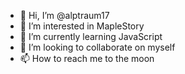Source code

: - 👋 Hi, I’m @alptraum17
- 👀 I’m interested in MapleStory
- 🌱 I’m currently learning JavaScript
- 💞️ I’m looking to collaborate on myself
- 📫 How to reach me to the moon

<!---
alptraum17/alptraum17 is a ✨ special ✨ repository because its `README.md` (this file) appears on your GitHub profile.
You can click the Preview link to take a look at your changes.
--->
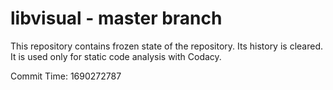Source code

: # libvisual - master branch

This repository contains frozen state of the repository.
Its history is cleared. It is used only for static code
analysis with Codacy.

Commit Time: 1690272787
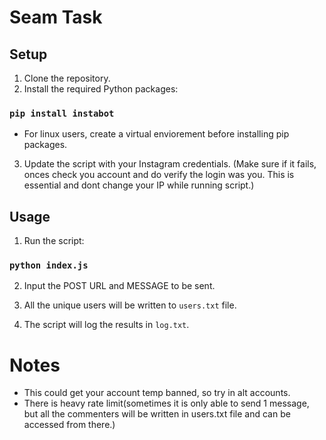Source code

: # Seam Task

## Setup

1. Clone the repository.
2. Install the required Python packages:

### `pip install instabot`

- For linux users, create a virtual enviorement before installing pip packages.

3. Update the script with your Instagram credentials.
   (Make sure if it fails, onces check you account and do verify the login was you. This is essential and dont change your IP while running script.)

## Usage

1. Run the script:

### `python index.js`

2. Input the POST URL and MESSAGE to be sent.

3. All the unique users will be written to `users.txt` file.

4. The script will log the results in `log.txt`.

# Notes

- This could get your account temp banned, so try in alt accounts.
- There is heavy rate limit(sometimes it is only able to send 1 message, but all the commenters will be written in users.txt file and can be accessed from there.)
- - - - - - -
▶ Directions for this task
Count the lines in the records above that contain the word "written", treating uppercase and lowercase letters as different. Give only the number.

▶ Reply
2